THE highlight of the south-west’s hill climb season is the visit of the country’s premier series, the Avon Tyres/Wynn Group Motor Sports Association British Hill Climb Championship, to Wiscombe Park this weekend.

The main championship event will include two exciting run-offs for the fastest 12 championship competitors on the Sunday whilst the previous day will see a separate event for local drivers plus the practice runs for those contesting the national series.

Pre-event favourite at the East Devon venue, which is celebrating its 60th anniversary, will be reigning champion Trevor Willis.

The Worcester driver is a double champion, having also been victorious in 2012, and leads the 2018 series in his potent V8 3.2-litre twin Hayabusa-powered OMS 28 single-seater racer.

Willis will be the only driver competing at Wiscombe Park who has won the prestigious championship but that does not mean he will be unchallenged.

Leading the battle will be Wiscombe Park joint outright record holder (with Willis) Will Hall who will campaign his Force WH which is powered by a two-litre four-cylinder turbocharged engine based on the engines used in the Le Mans Prototype class in the World Endurance Championship.

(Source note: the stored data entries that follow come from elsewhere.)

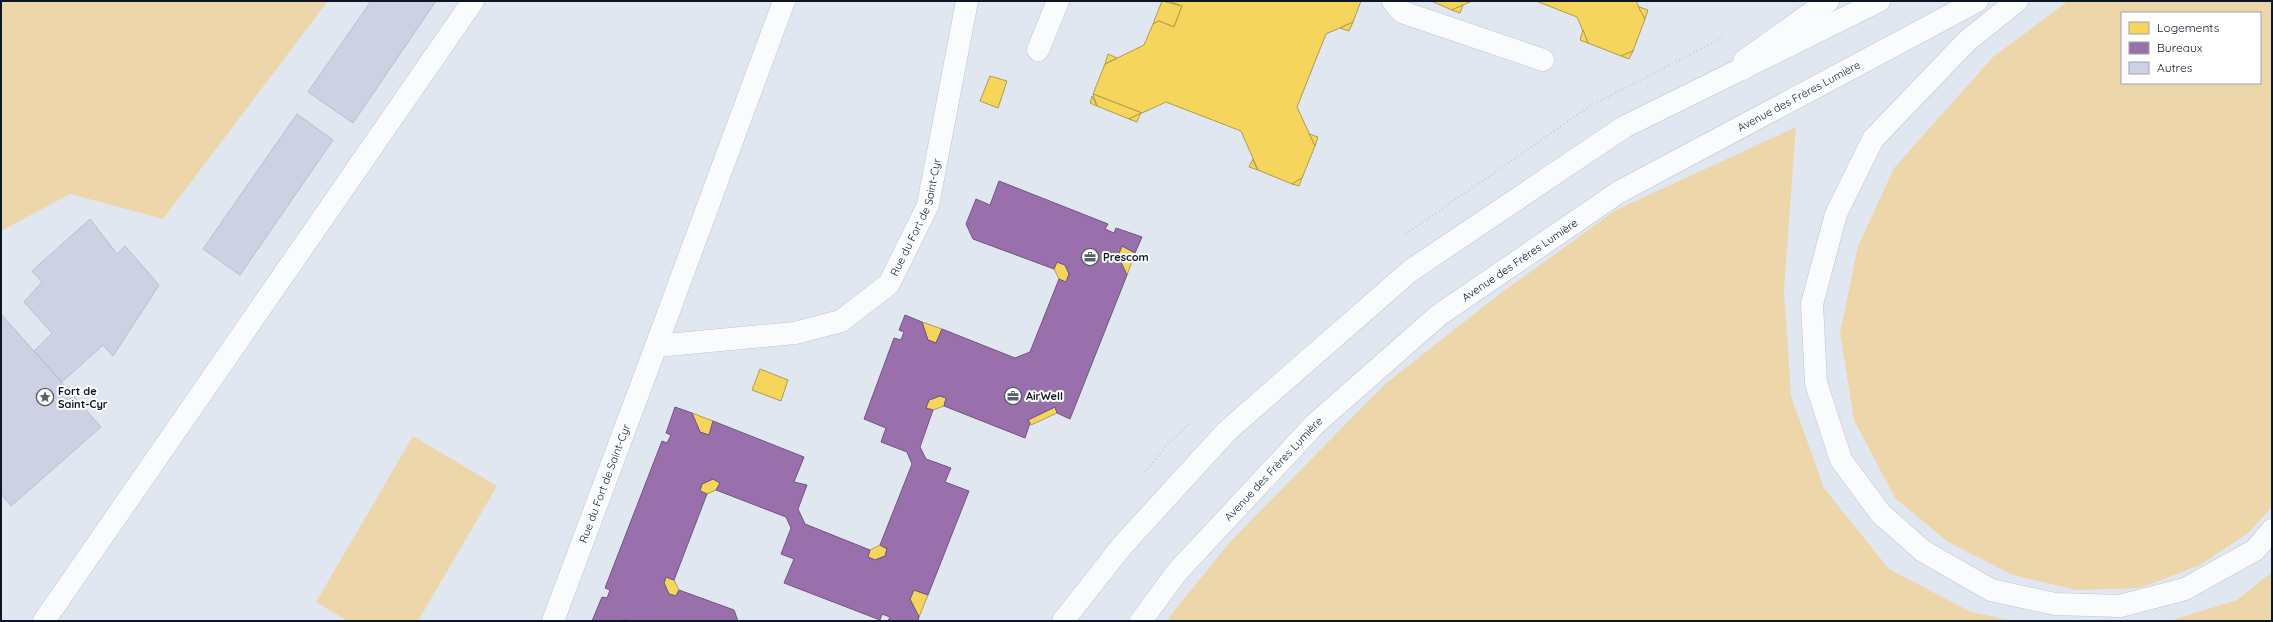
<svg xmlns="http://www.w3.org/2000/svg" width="2273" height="622" font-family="Quicksand,sans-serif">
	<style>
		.green { fill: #eed6ab; fill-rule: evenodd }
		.homes { fill: #f6d55c; stroke: #b09c4c }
		.offices { fill: #9970ab; stroke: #6f5583 }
		.building { fill: #cdd1e3; stroke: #babdca }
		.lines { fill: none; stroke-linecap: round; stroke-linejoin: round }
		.minor-casing { stroke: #bdc4d2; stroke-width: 23 }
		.major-casing { stroke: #bdc4d2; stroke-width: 23 }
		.highway-casing { stroke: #bdc4d2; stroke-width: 23 }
		.path { stroke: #cdced2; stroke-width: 2.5; stroke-dasharray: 1 3; stroke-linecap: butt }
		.minor { stroke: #fafbfd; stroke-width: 22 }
		.major { stroke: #fafbfd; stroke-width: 22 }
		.highway { stroke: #fafbfd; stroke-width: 22 }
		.labels { text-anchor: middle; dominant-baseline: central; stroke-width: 4; stroke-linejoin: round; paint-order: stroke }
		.street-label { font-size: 11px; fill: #0d1626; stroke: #fff }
		.poi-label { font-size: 11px; font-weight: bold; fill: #0d1626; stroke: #fff; text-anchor: start }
	</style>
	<rect width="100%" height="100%" fill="#e1e7f1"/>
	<g class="green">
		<polygon points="1,1 328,1 163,219 70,194 1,231"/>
		<path d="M2068 1H2272V507L2248 533 2200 565 2140 588 2076 590 2013 575 1948 542 1895 498 1854 420 1840 333 1858 246 1894 168 1993 57ZM2122 13H2260V83H2122Z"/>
		<polygon points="1796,127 1784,289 1791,396 1824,488 1889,569 1971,612 2014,621 1166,621 1230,542 1385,384 1497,296 1616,210"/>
		<polygon points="413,436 497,486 418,621 348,621 316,602"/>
		<polygon points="2272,572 2272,621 2169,621 2237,600"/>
	</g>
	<g class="homes">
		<polygon points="1162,1 1182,6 1174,27 1159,21 1153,24"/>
		<polygon points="1168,1 1361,1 1353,22 1326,34 1297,107 1315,146 1302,178 1292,184 1258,170 1241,131 1166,102 1142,113 1093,94 1105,64 1144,45 1153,24 1159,21 1174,27 1182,6"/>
		<polygon points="1431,1 1472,1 1452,10"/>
		<polygon points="1536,1 1636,1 1645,19 1633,51 1621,56 1588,43 1577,17"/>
		<polygon points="1463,5 1460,13 1452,10 1456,8"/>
		<polygon points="1639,7 1648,10 1645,19 1640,10"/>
		<polygon points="1353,22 1349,31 1340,28"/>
		<polygon points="1583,30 1588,43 1580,40"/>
		<polygon points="1633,51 1629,59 1621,56 1623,55"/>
		<polygon points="1108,54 1117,58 1105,64"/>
		<polygon points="990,76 1007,81 998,108 980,101"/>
		<polygon points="1093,94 1142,113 1129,119 1097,106"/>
		<polygon points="1092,96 1097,106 1090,103"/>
		<polygon points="1140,114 1137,122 1129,119 1137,115"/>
		<polygon points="1309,134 1318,137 1315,146 1311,137"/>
		<polygon points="1253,159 1255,165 1258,170 1249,167"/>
		<polygon points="1302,178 1299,186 1292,184 1300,179"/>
		<polygon points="1122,246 1135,253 1127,275 1118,256"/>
		<polygon points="1057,262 1065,265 1069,274 1066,282 1059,279 1054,269"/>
		<polygon points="922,322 942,329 936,343 928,340"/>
		<polygon points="760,369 788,380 781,401 752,390"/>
		<polygon points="940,396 946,398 944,406 933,410 926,408 929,400"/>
		<polygon points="1055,407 1057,413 1031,425 1028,420"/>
		<polygon points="692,413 713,421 709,435 700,432"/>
		<polygon points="713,479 720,483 716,490 707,494 700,491 702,484"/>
		<polygon points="880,545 887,549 885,556 875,560 868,557 870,550"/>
		<polygon points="666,577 674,580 679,590 676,596 669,594 664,583"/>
		<polygon points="914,590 928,595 919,617 910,599"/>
	</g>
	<polygon class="offices" points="999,181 1108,224 1105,229 1114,233 1116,228 1142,237 1135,253 1122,246 1118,256 1127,275 1070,419 1057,413 1055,407 1028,420 1030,423 1025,438 944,406 946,398 940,396 929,400 926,408 933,410 920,447 926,459 951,468 945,482 969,491 928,595 914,590 910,599 919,617 918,621 888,621 890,617 882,614 880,620 784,583 794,559 781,554 791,528 786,517 716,490 720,483 713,479 702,484 700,491 707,494 674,580 666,577 664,583 669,594 676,596 679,590 734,610 738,621 631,621 625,619 621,621 592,621 602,597 607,598 610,590 605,588 662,441 667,443 671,435 666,433 675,407 692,413 700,432 709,435 713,421 804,457 794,482 807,485 798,509 805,524 870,550 868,557 875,560 885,556 887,549 880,545 912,464 907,452 881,442 886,428 864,419 894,338 901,340 904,332 899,330 905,315 922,322 928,340 936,343 942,329 1015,358 1030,352 1059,279 1066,282 1069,274 1065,265 1057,262 1054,269 973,239 966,224 976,199 990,205"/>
	<g class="building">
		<polygon points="371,1 436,1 353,123 308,92"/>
		<polygon points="297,114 333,140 240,275 203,249"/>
		<polygon points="90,219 117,254 125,246 159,285 113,356 103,345 62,382 34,351 52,333 24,302 42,282 32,271"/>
		<polygon points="1,314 101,427 11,506 1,494"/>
	</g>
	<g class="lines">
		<defs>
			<g id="minor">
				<polyline points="1393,1 1402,12 1543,60"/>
				<polyline points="1038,50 1058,1"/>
				<polyline points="656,346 784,1"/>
				<polyline points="44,621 473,1"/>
				<path id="s1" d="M553 621 656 346 795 333 841 321 889 284 928 205 967 1"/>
			</g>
			<g id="major">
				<polyline points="1063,621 1122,546 1227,431 1410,271 1624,127 1879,1"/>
				<path id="s2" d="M1141 621 1177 572 1315 424 1439 315 1619 192 1977 1"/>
			</g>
			<g id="highway">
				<polyline points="2017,1 1967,41 1873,139 1836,214 1812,304 1816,383 1841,460 1881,514 1923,551 1991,590 2055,604 2120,606 2185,589 2255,550 2272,530"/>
				<polyline points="1743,69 1744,61 1828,1"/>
			</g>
		</defs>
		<use href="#minor" class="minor-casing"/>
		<use href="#major" class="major-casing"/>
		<use href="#highway" class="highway-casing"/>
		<g class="path">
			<polyline points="1406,234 1590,106 1722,38"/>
			<polyline points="1145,472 1169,442 1190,423"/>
		</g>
		<use href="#minor" class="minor"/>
		<use href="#major" class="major"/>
		<use href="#highway" class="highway"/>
	</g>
	<defs>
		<symbol id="office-ring" viewBox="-11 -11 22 22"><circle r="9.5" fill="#fff" stroke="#575f6d" stroke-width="1.5"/><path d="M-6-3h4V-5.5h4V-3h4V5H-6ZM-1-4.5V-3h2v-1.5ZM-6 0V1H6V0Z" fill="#575f6d"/></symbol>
		<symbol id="sight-ring" viewBox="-11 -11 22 22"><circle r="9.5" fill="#fff" stroke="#575f6d" stroke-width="1.5"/><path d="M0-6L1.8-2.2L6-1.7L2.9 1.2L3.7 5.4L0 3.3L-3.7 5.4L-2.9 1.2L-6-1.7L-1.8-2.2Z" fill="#575f6d"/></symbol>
	</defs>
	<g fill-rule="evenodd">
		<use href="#office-ring" x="1080" y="247" width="20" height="20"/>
		<use href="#office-ring" x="1003" y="386" width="20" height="20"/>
		<use href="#sight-ring" x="35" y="387" width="20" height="20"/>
	</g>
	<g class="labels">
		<g class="street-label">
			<text stroke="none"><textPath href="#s2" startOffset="850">Avenue des Frères Lumière</textPath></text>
			<text stroke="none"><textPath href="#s1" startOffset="614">Rue du Fort de Saint-Cyr</textPath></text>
			<text stroke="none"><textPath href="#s2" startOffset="526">Avenue des Frères Lumière</textPath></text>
			<text stroke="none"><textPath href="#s2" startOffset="202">Avenue des Frères Lumière</textPath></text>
			<text stroke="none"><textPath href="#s1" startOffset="147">Rue du Fort de Saint-Cyr</textPath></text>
		</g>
		<g class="poi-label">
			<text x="1103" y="257">Prescom</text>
			<text x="58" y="391">Fort de<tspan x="58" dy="13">Saint-Cyr</tspan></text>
			<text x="1026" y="396">AirWell</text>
		</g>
	</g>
	<rect width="2273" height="622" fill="none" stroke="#0d1626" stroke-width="4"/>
	<rect x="2121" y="12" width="140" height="72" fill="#ffffff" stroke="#9ea2a8"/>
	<rect x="2129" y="22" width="20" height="12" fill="#f6d55c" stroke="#9ea2a8"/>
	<text x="2157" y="32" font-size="12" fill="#0d1626">Logements</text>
	<rect x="2129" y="42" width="20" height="12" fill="#9970ab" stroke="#9ea2a8"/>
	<text x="2157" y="52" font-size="12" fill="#0d1626">Bureaux</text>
	<rect x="2129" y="62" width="20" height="12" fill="#cdd1e3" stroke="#9ea2a8"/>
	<text x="2157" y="72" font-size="12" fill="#0d1626">Autres</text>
</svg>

The Stourbridge driver will have approximately 600bhp at his disposal.

Championship runner-up in 2017 was Scotsman Wallace Menzies who took his first victory at Wiscombe Park just 12 months ago and he will be keen to close the deficit to his adversaries with a good performance with his 3.5-litre Cosworth powered Gould GR59M.

Competitors will be travelling from Scotland, Wales and the Channel Islands with the intent of claiming success but others will have not travelled so far and will be flying the flag for Dorset.

Among those will be Rod Thorne who will be back at the wheel of his mighty five-litre Rover V8-powered Pilbeam MP43 sports racing car.

The machine, now re-fettled following an altercation with the Wiscombe scenery early in the season, will give the Frampton garage proprietor the opportunity to gauge his performance against the best in the country.

The case will be the same for single-seater exponent Andrew Forsyth who climbs aboard his Suzuki-powered OMS CF04, although as with Thorne a good points haul in the Wiscombe Park Hill Climb Championship will also be an important target.

Graham Blake from Weymouth will lead the family effort in the Wiscombe Championship over the weekend.

Blake, who is competition secretary for event organisers the Woolbridge Motor Club, will be joined by his son Geoff, driving a Westfield SEi, and by his daughter Debbie who takes the wheel of a Peugeot 106 Rallye.

Among other local drivers will be John Kirby contesting the Downton Motor Club class which caters primarily for Mini enthusiasts. Kirby, from Weymouth, has certainly been a fan of the front-wheel-drive machines competing in different variants in numerous club motor sport disciplines as well as circuit racing.

The retired engineer will be at the wheel of his turbocharged one-litre Mini Clubman and will be joined in the Downton division by Stephen Wareham from Bere Regis in his 1330cc Morris Mini.

The national series only visits the south west once during the season so the fastest driver-car combinations can only be seen this weekend.

Although the focus of attention will be on these ultimate machines, there will be a supporting cast of saloon and sports cars including vintage Austin Sevens, Porsches and Aston Martin.